A critical certificate validation failure in SolaX Cloud MQTTS connections allows attackers to perform Man-in-the-Middle attacks and gain unauthorized control over affected energy devices.

Affected devices do not validate the server certificate when connecting to the SolaX Cloud MQTTS server (mqtt001.solaxcloud.com). This allows an unauthenticated attacker in a Man-in-the-Middle position to impersonate the legitimate server and send arbitrary commands to the device.

Successful exploitation allows an attacker to manipulate energy storage or generation parameters, potentially causing hardware damage or disrupting power supply. The CVSS score of 9.4 reflects the critical nature of this flaw, which could lead to physical safety risks or significant operational downtime in industrial or residential settings.

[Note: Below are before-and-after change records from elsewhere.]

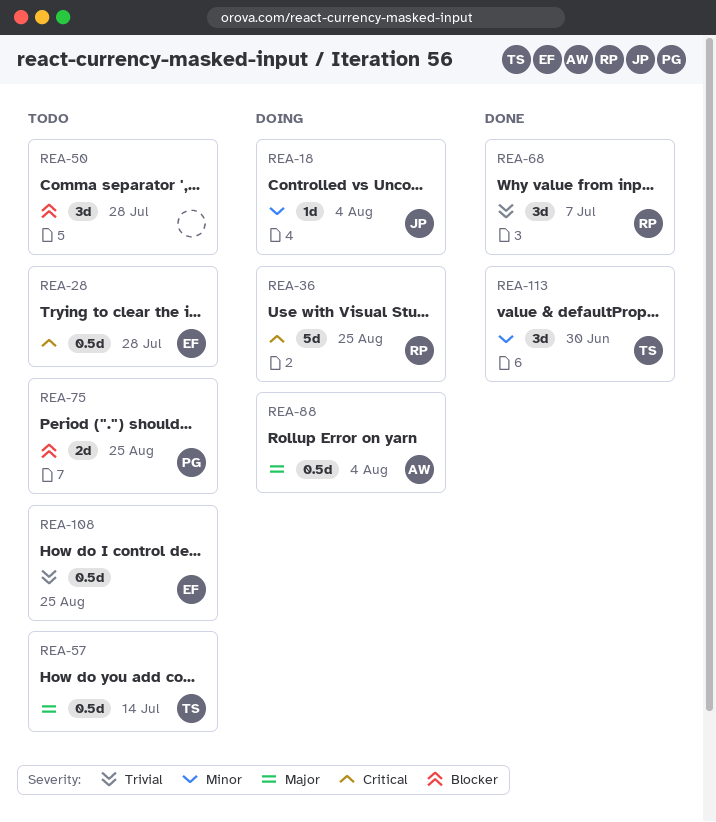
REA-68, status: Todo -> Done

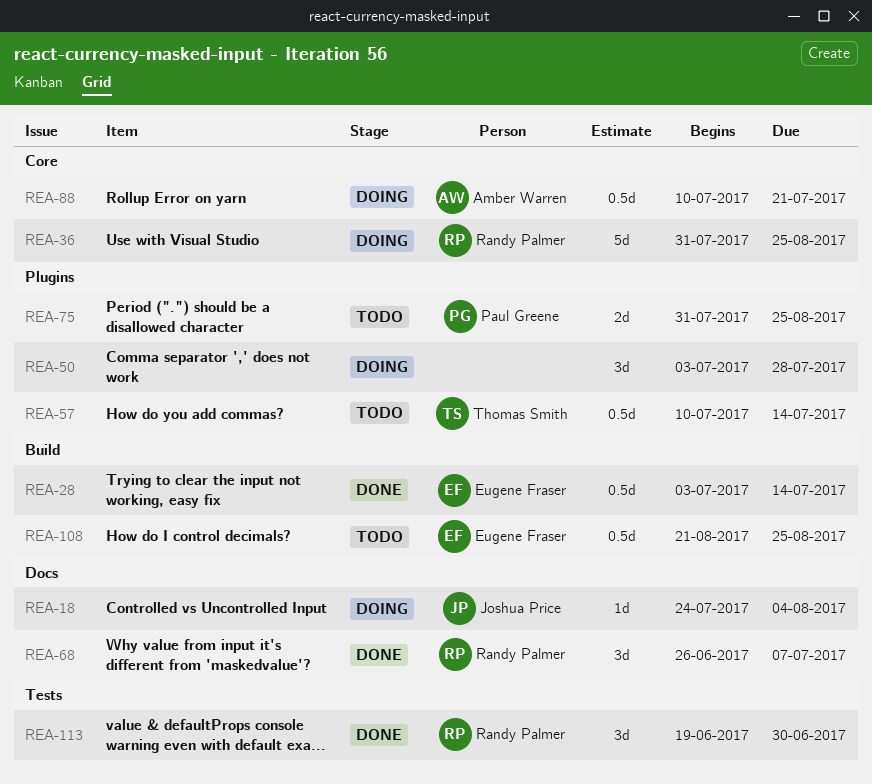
REA-28, status: Todo -> Done
REA-28, due: Jul 28 -> Jul 14
REA-50, status: Todo -> Doing
REA-88, due: Aug 4 -> Jul 21
REA-113, owner: Thomas Smith -> Randy Palmer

Immediate Action: Apply the latest firmware updates provided by SolaX to ensure that MQTTS certificate validation is strictly enforced.

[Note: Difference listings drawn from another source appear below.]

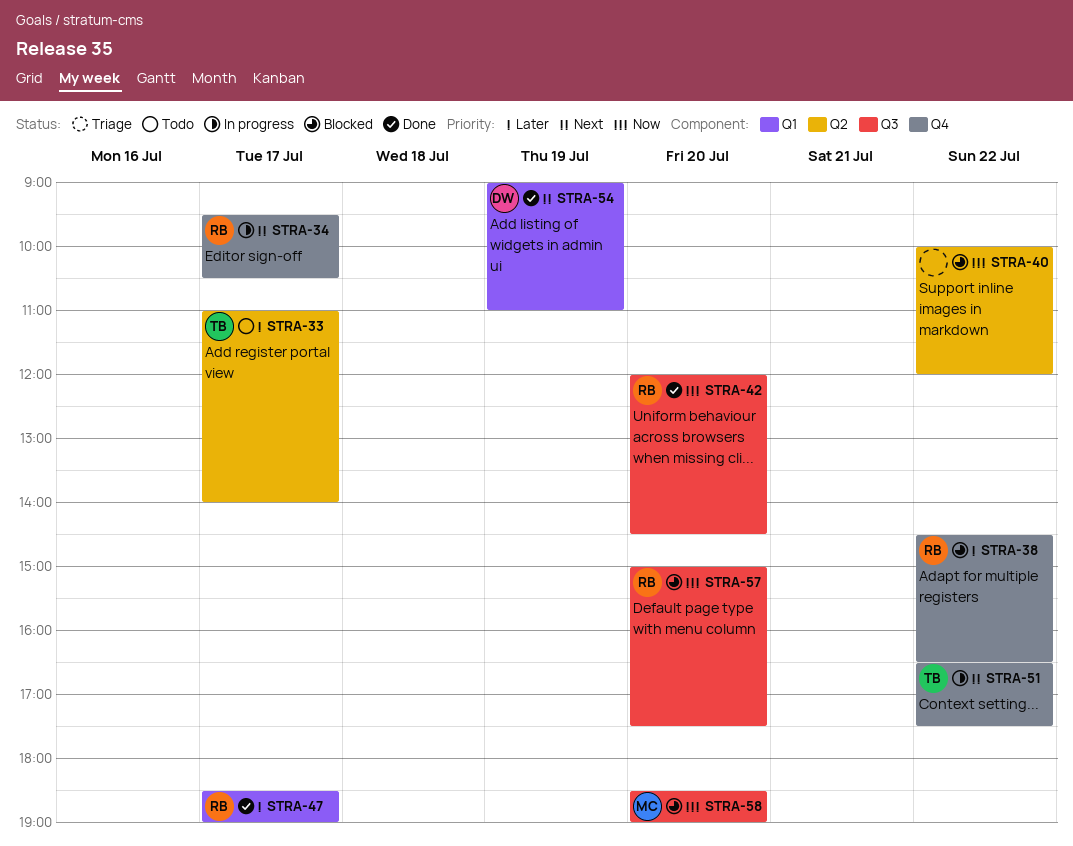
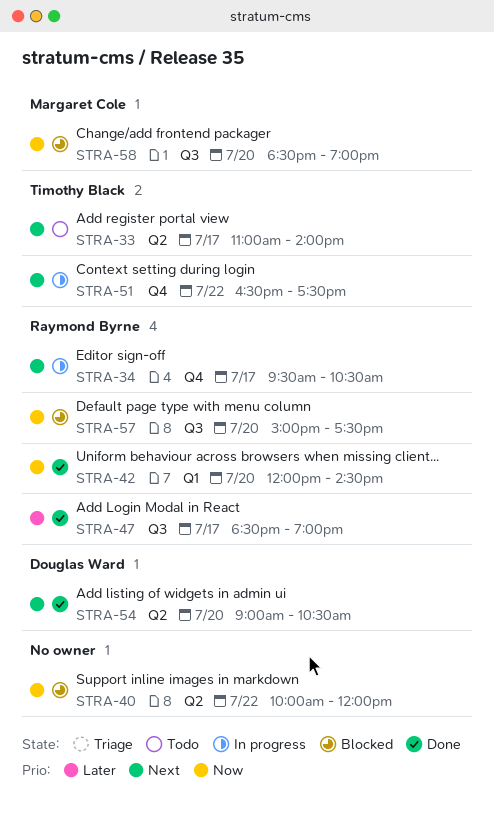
STRA-33, priority: Later -> Next
STRA-38: present -> none
STRA-42, label: Q3 -> Q1
STRA-47, label: Q1 -> Q3
STRA-54, label: Q1 -> Q2
STRA-54, day: Jul 19 -> Jul 20
STRA-54, ends: 11:00 -> 10:30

Proactive Monitoring: Inspect network traffic for unauthorized DNS redirections or suspicious certificate usage related to the solaxcloud.com domain.

Compensating Controls: Isolate IoT and energy management devices on a dedicated, secured VLAN with restricted outbound access to prevent unauthorized network interception.

Public Exploit Available: false

The failure to validate SSL/TLS certificates undermines the security of the entire communication channel. Organizations and homeowners using SolaX equipment must prioritize firmware updates to ensure the integrity of their energy management systems.